An incredible 97 per cent said they would buy the same amount or more given a choice between online and physical.
‘Vendors have also recognised the benefits of being back in the halls as they are able to answer buyer questions and work with the auctioneer to manage provisional bids and buyer questions in person,’ added Potter.
‘Back in early March, we surveyed our customers to understand the appetite for a return to the auction halls and the feedback was clear – 84 per cent said they wanted to return to the halls as soon as it was safe to.
‘Of those surveyed, 97 per cent said they would buy the same amount or more given a choice of channels through which to buy.
‘There was a strong appetite for the choice between physical and online, with the higher mileage and older vehicles attracting a greater desire to see vehicles driven through the auction lanes.’
Despite the booming figures, two of the country’s biggest auction houses are yet to return to physical sales.
BCA nor Manheim have indicated when they will be allowing bidders back into auction halls.
Throughout this year there have even been intense rumours that BCA might never return to physical auctions.

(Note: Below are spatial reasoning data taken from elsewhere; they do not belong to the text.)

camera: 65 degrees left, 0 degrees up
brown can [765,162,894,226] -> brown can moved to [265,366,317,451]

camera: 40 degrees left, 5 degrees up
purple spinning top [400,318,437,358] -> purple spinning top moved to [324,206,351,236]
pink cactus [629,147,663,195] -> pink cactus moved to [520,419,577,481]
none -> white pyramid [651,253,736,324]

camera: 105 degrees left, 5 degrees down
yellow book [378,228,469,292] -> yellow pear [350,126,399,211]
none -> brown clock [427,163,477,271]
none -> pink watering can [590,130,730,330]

‘There’s a social side to buying at auction’
The increased demand since re-opening has also been seen at high-end classic car auctions.
H&H Classics also recently hosted its first physical sale since the pandemic at the Imperial War Museum, Duxford.

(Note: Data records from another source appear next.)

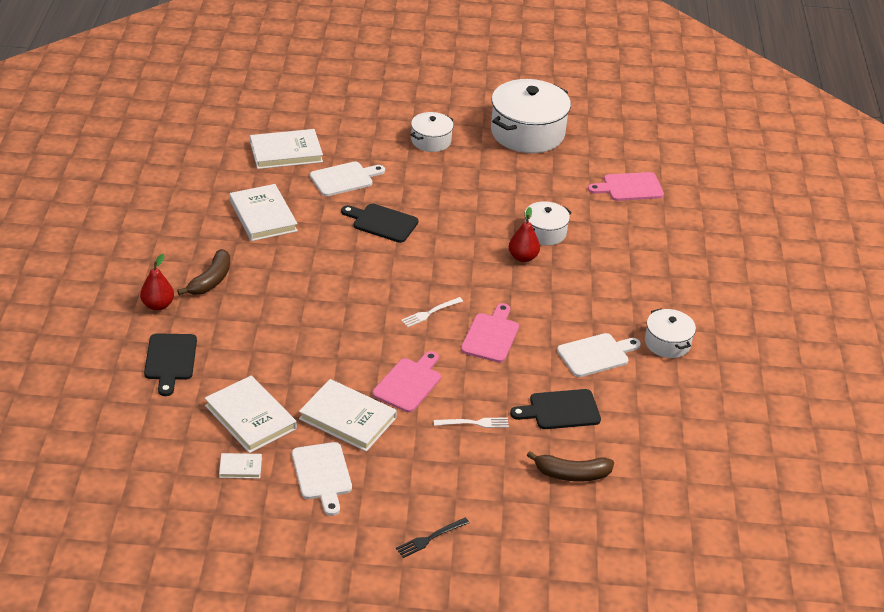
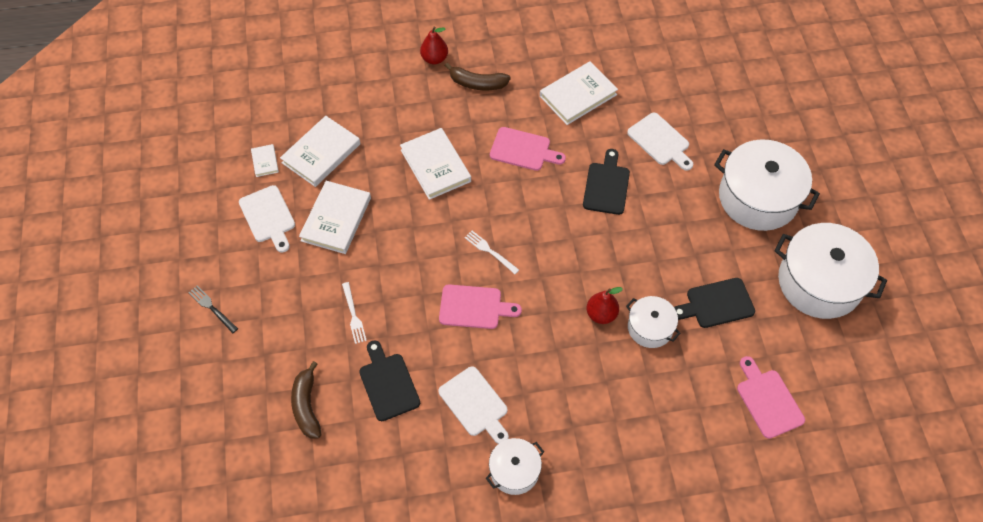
camera: 80 degrees right, 20 degrees up
black cutting board [144,333,197,396] -> black cutting board moved to [674,278,755,328]
white book [250,129,323,169] -> white book moved to [400,128,471,200]
white cutting board [292,442,352,516] -> white cutting board turned 90 degrees counterclockwise [239,185,295,253]
pink cutting board [372,351,441,413] -> pink cutting board moved to [490,127,566,171]
white pot [411,112,454,152] -> white pot [714,139,820,231], size x1.88

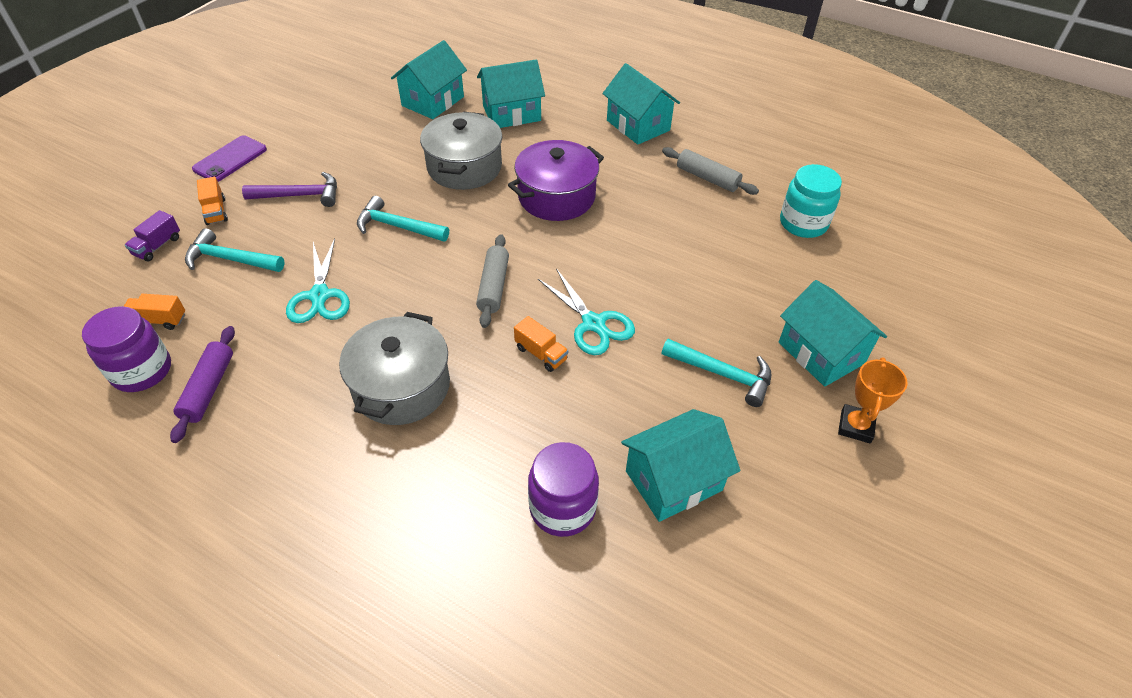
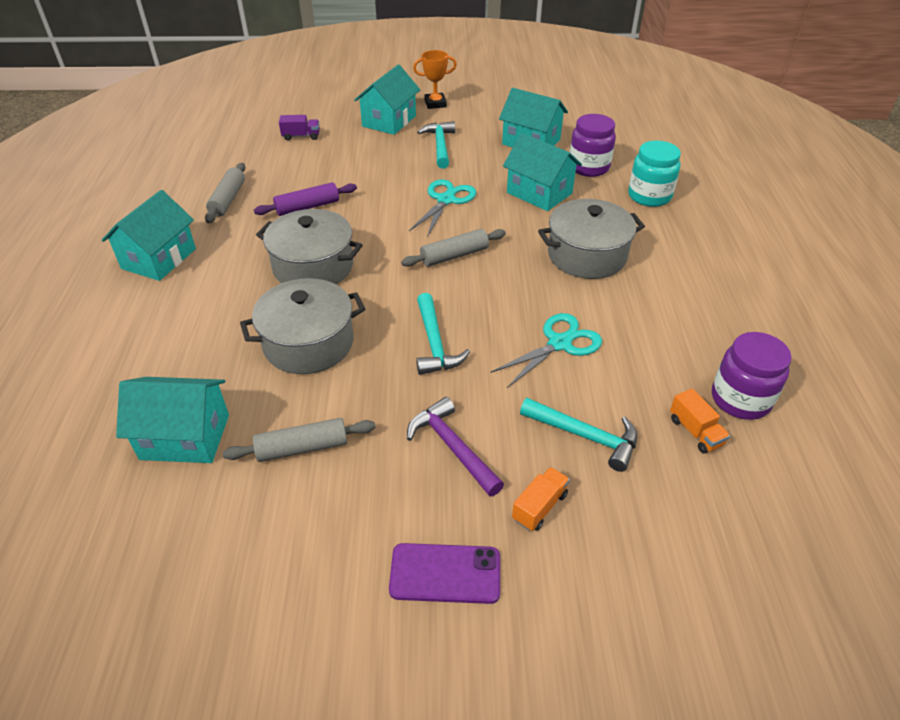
camera: 120 degrees left, 5 degrees down
purple truck [125,210,180,262] -> purple truck moved to [279,115,320,141]
purple rolling pin [170,326,235,443] -> purple rolling pin moved to [254,182,357,216]
turquoise hammer [185,228,285,272] -> turquoise hammer turned 45 degrees counterclockwise [520,398,637,472]
turquoise house [477,60,545,128] -> turquoise house moved to [503,133,582,211]
purple pot [508,140,604,221] -> grey pot [256,209,363,284]
orange truck [514,316,568,372] -> none
turquoise jar [780,164,842,238] -> turquoise jar moved to [628,141,681,207]
none -> grey rolling pin [223,418,376,462]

The auction raised a whopping £2.8m and achieved an 80 per cent success rate.
Damian Jones, head of sales at H&H, told Car Dealer: ‘Results and attendance were both even better than expected and we saw some really strong prices.

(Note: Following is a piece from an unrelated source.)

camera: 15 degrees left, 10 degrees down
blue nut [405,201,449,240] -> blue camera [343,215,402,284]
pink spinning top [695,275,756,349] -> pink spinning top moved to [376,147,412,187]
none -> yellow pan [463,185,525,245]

‘There certainly seemed to be a lot of pent-up demand from buyers.
‘There is a social side to attending a classic car auction and people just seemed really pleased to be seeing some familiar faces.
‘One swallow doesn’t make a summer so it will be interesting to see if that continues.
‘The demand is down to a number of things but people have been sitting around bored for quite some time now!
We continue to be passionate advocates of open-to-public auctions
‘The price of a staycation has probably doubled in that time too, so people may as well spend their money on a classic car.’
One auction house that did retain physical sales throughout the pandemic was Historics.
The Brooklands-based outfit moved their auctions to Ascot Racecourse to allow for social distancing measures to be enforced.
At its latest sale, 500 bidders were allowed into the hall – the largest attendance since Covid hit.
The sale achieved a 90 per cent success rate and bosses say they have always been committed to public auctions.
Mark Perkins, Historics’ managing director, said: ‘Achieving a 90 per cent rate of sale at our open-to-public auction with Covid-19 legislation still in place is a tribute to all the hard work in tricky circumstances, to our loyal supporters and to the robust nature of the classic car market.
‘We continue to be passionate advocates of open-to-public auctions and were thrilled at the tremendous turn-out at both preview days and the sale itself.
‘The high number of entries selling to those in-hall shows there is a great appetite for a traditional sale.
‘Ours are supported by a thoroughly professional online bidding platform from our partner Bidpath so together, I believe we have the best strategy to suit everyone.
‘And online registrations from 30 countries across all five continents demonstrates that our sales are now truly global events.’